• **INSTRUCTIONS FOR THE TASK**: Print the whole listing exactly.
(PROVIDED ENTRIES)
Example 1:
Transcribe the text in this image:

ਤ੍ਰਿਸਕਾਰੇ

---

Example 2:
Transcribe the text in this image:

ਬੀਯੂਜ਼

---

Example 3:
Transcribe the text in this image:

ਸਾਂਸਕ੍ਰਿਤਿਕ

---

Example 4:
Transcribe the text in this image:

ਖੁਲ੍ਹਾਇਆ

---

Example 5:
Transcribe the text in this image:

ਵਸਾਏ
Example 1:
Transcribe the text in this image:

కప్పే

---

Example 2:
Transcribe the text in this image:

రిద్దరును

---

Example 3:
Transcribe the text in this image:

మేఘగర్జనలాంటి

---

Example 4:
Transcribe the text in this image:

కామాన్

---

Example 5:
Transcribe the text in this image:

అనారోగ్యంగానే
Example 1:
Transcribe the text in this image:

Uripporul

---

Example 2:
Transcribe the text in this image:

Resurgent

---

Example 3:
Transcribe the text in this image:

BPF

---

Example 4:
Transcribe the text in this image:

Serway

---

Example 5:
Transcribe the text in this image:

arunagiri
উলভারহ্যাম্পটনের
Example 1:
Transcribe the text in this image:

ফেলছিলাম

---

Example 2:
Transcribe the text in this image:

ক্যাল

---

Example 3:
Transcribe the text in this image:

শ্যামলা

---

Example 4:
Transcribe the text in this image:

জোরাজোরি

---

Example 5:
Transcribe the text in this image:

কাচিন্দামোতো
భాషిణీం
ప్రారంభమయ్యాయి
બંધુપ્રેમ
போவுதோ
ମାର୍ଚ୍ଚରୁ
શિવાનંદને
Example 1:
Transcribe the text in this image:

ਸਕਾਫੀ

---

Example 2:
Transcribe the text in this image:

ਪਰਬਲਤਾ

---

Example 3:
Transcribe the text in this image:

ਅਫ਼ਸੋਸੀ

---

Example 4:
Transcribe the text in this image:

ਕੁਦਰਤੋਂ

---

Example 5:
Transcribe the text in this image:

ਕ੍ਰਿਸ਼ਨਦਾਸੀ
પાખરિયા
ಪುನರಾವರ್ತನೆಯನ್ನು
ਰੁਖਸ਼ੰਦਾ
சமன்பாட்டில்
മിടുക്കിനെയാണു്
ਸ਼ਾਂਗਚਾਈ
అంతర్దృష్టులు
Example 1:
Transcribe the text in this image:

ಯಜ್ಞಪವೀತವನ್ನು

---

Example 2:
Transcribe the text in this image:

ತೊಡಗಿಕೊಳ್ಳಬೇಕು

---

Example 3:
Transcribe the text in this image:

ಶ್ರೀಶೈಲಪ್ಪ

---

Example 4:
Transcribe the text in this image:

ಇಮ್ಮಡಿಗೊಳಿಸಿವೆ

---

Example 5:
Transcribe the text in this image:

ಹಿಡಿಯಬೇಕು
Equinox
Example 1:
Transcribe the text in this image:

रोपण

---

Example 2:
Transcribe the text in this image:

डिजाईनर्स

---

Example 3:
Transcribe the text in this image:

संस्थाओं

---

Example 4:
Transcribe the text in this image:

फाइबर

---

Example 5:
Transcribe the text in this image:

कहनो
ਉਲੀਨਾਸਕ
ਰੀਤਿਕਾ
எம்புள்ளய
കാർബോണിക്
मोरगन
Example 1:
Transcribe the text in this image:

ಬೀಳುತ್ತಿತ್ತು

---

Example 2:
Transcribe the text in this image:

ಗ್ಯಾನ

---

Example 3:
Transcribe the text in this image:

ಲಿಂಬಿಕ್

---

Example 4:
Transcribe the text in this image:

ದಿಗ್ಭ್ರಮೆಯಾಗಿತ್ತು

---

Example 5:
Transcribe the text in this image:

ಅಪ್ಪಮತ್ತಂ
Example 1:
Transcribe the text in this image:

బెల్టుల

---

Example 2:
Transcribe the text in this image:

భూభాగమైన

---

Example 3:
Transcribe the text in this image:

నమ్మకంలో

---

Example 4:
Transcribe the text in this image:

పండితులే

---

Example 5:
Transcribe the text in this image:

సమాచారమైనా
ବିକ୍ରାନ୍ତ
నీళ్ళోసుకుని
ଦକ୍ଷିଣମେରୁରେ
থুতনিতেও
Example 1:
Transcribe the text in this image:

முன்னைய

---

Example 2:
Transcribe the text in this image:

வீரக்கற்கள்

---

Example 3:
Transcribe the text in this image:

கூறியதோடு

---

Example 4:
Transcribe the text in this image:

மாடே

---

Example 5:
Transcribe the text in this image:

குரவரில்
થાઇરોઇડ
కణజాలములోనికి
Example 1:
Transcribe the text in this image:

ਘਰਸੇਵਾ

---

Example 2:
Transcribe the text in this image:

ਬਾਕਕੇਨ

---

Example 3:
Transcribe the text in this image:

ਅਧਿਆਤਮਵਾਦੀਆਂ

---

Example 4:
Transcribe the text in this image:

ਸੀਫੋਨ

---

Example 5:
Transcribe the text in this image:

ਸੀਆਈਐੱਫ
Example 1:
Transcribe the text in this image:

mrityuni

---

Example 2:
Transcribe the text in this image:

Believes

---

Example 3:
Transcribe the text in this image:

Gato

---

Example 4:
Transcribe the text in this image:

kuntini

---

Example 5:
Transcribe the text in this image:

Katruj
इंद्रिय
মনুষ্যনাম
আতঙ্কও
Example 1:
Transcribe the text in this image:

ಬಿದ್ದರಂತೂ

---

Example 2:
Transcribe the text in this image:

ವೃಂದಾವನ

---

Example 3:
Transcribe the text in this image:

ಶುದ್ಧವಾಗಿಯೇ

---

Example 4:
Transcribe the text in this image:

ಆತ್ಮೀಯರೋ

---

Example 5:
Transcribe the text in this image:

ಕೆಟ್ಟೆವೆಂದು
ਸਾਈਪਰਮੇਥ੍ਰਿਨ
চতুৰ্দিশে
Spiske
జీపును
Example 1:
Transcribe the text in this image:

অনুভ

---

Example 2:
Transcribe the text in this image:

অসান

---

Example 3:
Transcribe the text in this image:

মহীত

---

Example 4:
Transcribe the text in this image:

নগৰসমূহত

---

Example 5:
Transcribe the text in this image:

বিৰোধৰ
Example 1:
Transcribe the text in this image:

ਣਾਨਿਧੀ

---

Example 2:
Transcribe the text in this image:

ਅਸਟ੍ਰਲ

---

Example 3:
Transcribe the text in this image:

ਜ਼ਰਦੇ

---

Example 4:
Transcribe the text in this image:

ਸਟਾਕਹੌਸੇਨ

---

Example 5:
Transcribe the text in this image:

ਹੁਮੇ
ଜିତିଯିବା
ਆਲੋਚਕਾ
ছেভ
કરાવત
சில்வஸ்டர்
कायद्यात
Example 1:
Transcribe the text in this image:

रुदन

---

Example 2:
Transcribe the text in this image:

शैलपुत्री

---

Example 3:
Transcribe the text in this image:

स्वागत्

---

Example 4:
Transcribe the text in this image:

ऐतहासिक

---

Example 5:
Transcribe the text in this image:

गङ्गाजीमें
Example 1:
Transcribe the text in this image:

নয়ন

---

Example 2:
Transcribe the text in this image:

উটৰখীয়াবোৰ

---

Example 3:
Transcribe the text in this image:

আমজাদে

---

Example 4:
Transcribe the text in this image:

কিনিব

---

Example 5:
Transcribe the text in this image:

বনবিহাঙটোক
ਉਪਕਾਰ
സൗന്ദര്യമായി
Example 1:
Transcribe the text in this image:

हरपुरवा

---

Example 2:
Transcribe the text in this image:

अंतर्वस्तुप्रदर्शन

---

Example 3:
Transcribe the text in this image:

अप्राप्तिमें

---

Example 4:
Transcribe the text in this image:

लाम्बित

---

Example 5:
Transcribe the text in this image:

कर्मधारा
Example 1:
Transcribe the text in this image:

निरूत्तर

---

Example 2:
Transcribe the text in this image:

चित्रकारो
(End PROVIDED ENTRIES)
• **SOLUTION TO THIS PROBLEM**:
Example 1:
Transcribe the text in this image:

ਤ੍ਰਿਸਕਾਰੇ

---

Example 2:
Transcribe the text in this image:

ਬੀਯੂਜ਼

---

Example 3:
Transcribe the text in this image:

ਸਾਂਸਕ੍ਰਿਤਿਕ

---

Example 4:
Transcribe the text in this image:

ਖੁਲ੍ਹਾਇਆ

---

Example 5:
Transcribe the text in this image:

ਵਸਾਏ
Example 1:
Transcribe the text in this image:

కప్పే

---

Example 2:
Transcribe the text in this image:

రిద్దరును

---

Example 3:
Transcribe the text in this image:

మేఘగర్జనలాంటి

---

Example 4:
Transcribe the text in this image:

కామాన్

---

Example 5:
Transcribe the text in this image:

అనారోగ్యంగానే
Example 1:
Transcribe the text in this image:

Uripporul

---

Example 2:
Transcribe the text in this image:

Resurgent

---

Example 3:
Transcribe the text in this image:

BPF

---

Example 4:
Transcribe the text in this image:

Serway

---

Example 5:
Transcribe the text in this image:

arunagiri
উলভারহ্যাম্পটনের
Example 1:
Transcribe the text in this image:

ফেলছিলাম

---

Example 2:
Transcribe the text in this image:

ক্যাল

---

Example 3:
Transcribe the text in this image:

শ্যামলা

---

Example 4:
Transcribe the text in this image:

জোরাজোরি

---

Example 5:
Transcribe the text in this image:

কাচিন্দামোতো
భాషిణీం
ప్రారంభమయ్యాయి
બંધુપ્રેમ
போவுதோ
ମାର୍ଚ୍ଚରୁ
શિવાનંદને
Example 1:
Transcribe the text in this image:

ਸਕਾਫੀ

---

Example 2:
Transcribe the text in this image:

ਪਰਬਲਤਾ

---

Example 3:
Transcribe the text in this image:

ਅਫ਼ਸੋਸੀ

---

Example 4:
Transcribe the text in this image:

ਕੁਦਰਤੋਂ

---

Example 5:
Transcribe the text in this image:

ਕ੍ਰਿਸ਼ਨਦਾਸੀ
પાખરિયા
ಪುನರಾವರ್ತನೆಯನ್ನು
ਰੁਖਸ਼ੰਦਾ
சமன்பாட்டில்
മിടുക്കിനെയാണു്
ਸ਼ਾਂਗਚਾਈ
అంతర్దృష్టులు
Example 1:
Transcribe the text in this image:

ಯಜ್ಞಪವೀತವನ್ನು

---

Example 2:
Transcribe the text in this image:

ತೊಡಗಿಕೊಳ್ಳಬೇಕು

---

Example 3:
Transcribe the text in this image:

ಶ್ರೀಶೈಲಪ್ಪ

---

Example 4:
Transcribe the text in this image:

ಇಮ್ಮಡಿಗೊಳಿಸಿವೆ

---

Example 5:
Transcribe the text in this image:

ಹಿಡಿಯಬೇಕು
Equinox
Example 1:
Transcribe the text in this image:

रोपण

---

Example 2:
Transcribe the text in this image:

डिजाईनर्स

---

Example 3:
Transcribe the text in this image:

संस्थाओं

---

Example 4:
Transcribe the text in this image:

फाइबर

---

Example 5:
Transcribe the text in this image:

कहनो
ਉਲੀਨਾਸਕ
ਰੀਤਿਕਾ
எம்புள்ளய
കാർബോണിക്
मोरगन
Example 1:
Transcribe the text in this image:

ಬೀಳುತ್ತಿತ್ತು

---

Example 2:
Transcribe the text in this image:

ಗ್ಯಾನ

---

Example 3:
Transcribe the text in this image:

ಲಿಂಬಿಕ್

---

Example 4:
Transcribe the text in this image:

ದಿಗ್ಭ್ರಮೆಯಾಗಿತ್ತು

---

Example 5:
Transcribe the text in this image:

ಅಪ್ಪಮತ್ತಂ
Example 1:
Transcribe the text in this image:

బెల్టుల

---

Example 2:
Transcribe the text in this image:

భూభాగమైన

---

Example 3:
Transcribe the text in this image:

నమ్మకంలో

---

Example 4:
Transcribe the text in this image:

పండితులే

---

Example 5:
Transcribe the text in this image:

సమాచారమైనా
ବିକ୍ରାନ୍ତ
నీళ్ళోసుకుని
ଦକ୍ଷିଣମେରୁରେ
থুতনিতেও
Example 1:
Transcribe the text in this image:

முன்னைய

---

Example 2:
Transcribe the text in this image:

வீரக்கற்கள்

---

Example 3:
Transcribe the text in this image:

கூறியதோடு

---

Example 4:
Transcribe the text in this image:

மாடே

---

Example 5:
Transcribe the text in this image:

குரவரில்
થાઇરોઇડ
కణజాలములోనికి
Example 1:
Transcribe the text in this image:

ਘਰਸੇਵਾ

---

Example 2:
Transcribe the text in this image:

ਬਾਕਕੇਨ

---

Example 3:
Transcribe the text in this image:

ਅਧਿਆਤਮਵਾਦੀਆਂ

---

Example 4:
Transcribe the text in this image:

ਸੀਫੋਨ

---

Example 5:
Transcribe the text in this image:

ਸੀਆਈਐੱਫ
Example 1:
Transcribe the text in this image:

mrityuni

---

Example 2:
Transcribe the text in this image:

Believes

---

Example 3:
Transcribe the text in this image:

Gato

---

Example 4:
Transcribe the text in this image:

kuntini

---

Example 5:
Transcribe the text in this image:

Katruj
इंद्रिय
মনুষ্যনাম
আতঙ্কও
Example 1:
Transcribe the text in this image:

ಬಿದ್ದರಂತೂ

---

Example 2:
Transcribe the text in this image:

ವೃಂದಾವನ

---

Example 3:
Transcribe the text in this image:

ಶುದ್ಧವಾಗಿಯೇ

---

Example 4:
Transcribe the text in this image:

ಆತ್ಮೀಯರೋ

---

Example 5:
Transcribe the text in this image:

ಕೆಟ್ಟೆವೆಂದು
ਸਾਈਪਰਮੇਥ੍ਰਿਨ
চতুৰ্দিশে
Spiske
జీపును
Example 1:
Transcribe the text in this image:

অনুভ

---

Example 2:
Transcribe the text in this image:

অসান

---

Example 3:
Transcribe the text in this image:

মহীত

---

Example 4:
Transcribe the text in this image:

নগৰসমূহত

---

Example 5:
Transcribe the text in this image:

বিৰোধৰ
Example 1:
Transcribe the text in this image:

ਣਾਨਿਧੀ

---

Example 2:
Transcribe the text in this image:

ਅਸਟ੍ਰਲ

---

Example 3:
Transcribe the text in this image:

ਜ਼ਰਦੇ

---

Example 4:
Transcribe the text in this image:

ਸਟਾਕਹੌਸੇਨ

---

Example 5:
Transcribe the text in this image:

ਹੁਮੇ
ଜିତିଯିବା
ਆਲੋਚਕਾ
ছেভ
કરાવત
சில்வஸ்டர்
कायद्यात
Example 1:
Transcribe the text in this image:

रुदन

---

Example 2:
Transcribe the text in this image:

शैलपुत्री

---

Example 3:
Transcribe the text in this image:

स्वागत्

---

Example 4:
Transcribe the text in this image:

ऐतहासिक

---

Example 5:
Transcribe the text in this image:

गङ्गाजीमें
Example 1:
Transcribe the text in this image:

নয়ন

---

Example 2:
Transcribe the text in this image:

উটৰখীয়াবোৰ

---

Example 3:
Transcribe the text in this image:

আমজাদে

---

Example 4:
Transcribe the text in this image:

কিনিব

---

Example 5:
Transcribe the text in this image:

বনবিহাঙটোক
ਉਪਕਾਰ
സൗന്ദര്യമായി
Example 1:
Transcribe the text in this image:

हरपुरवा

---

Example 2:
Transcribe the text in this image:

अंतर्वस्तुप्रदर्शन

---

Example 3:
Transcribe the text in this image:

अप्राप्तिमें

---

Example 4:
Transcribe the text in this image:

लाम्बित

---

Example 5:
Transcribe the text in this image:

कर्मधारा
Example 1:
Transcribe the text in this image:

निरूत्तर

---

Example 2:
Transcribe the text in this image:

चित्रकारो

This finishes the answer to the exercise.